• WHAT IS BEING ASKED: Extract the complete listing and output it unchanged.

-*-*-

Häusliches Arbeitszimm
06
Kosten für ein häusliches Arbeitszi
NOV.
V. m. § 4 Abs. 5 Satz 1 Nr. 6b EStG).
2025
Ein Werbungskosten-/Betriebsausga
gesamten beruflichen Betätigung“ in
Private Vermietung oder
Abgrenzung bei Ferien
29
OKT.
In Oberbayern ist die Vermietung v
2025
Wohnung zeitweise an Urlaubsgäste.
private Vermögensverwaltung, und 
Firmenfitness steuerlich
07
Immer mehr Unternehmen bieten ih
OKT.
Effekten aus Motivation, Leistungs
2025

-*-*-

• RESPONSE TO THIS EXERCISE:
Häusliches Arbeitszimm
06
Kosten für ein häusliches Arbeitszi
NOV.
V. m. § 4 Abs. 5 Satz 1 Nr. 6b EStG).
2025
Ein Werbungskosten-/Betriebsausga
gesamten beruflichen Betätigung“ in
Private Vermietung oder
Abgrenzung bei Ferien
29
OKT.
In Oberbayern ist die Vermietung v
2025
Wohnung zeitweise an Urlaubsgäste.
private Vermögensverwaltung, und 
Firmenfitness steuerlich
07
Immer mehr Unternehmen bieten ih
OKT.
Effekten aus Motivation, Leistungs
2025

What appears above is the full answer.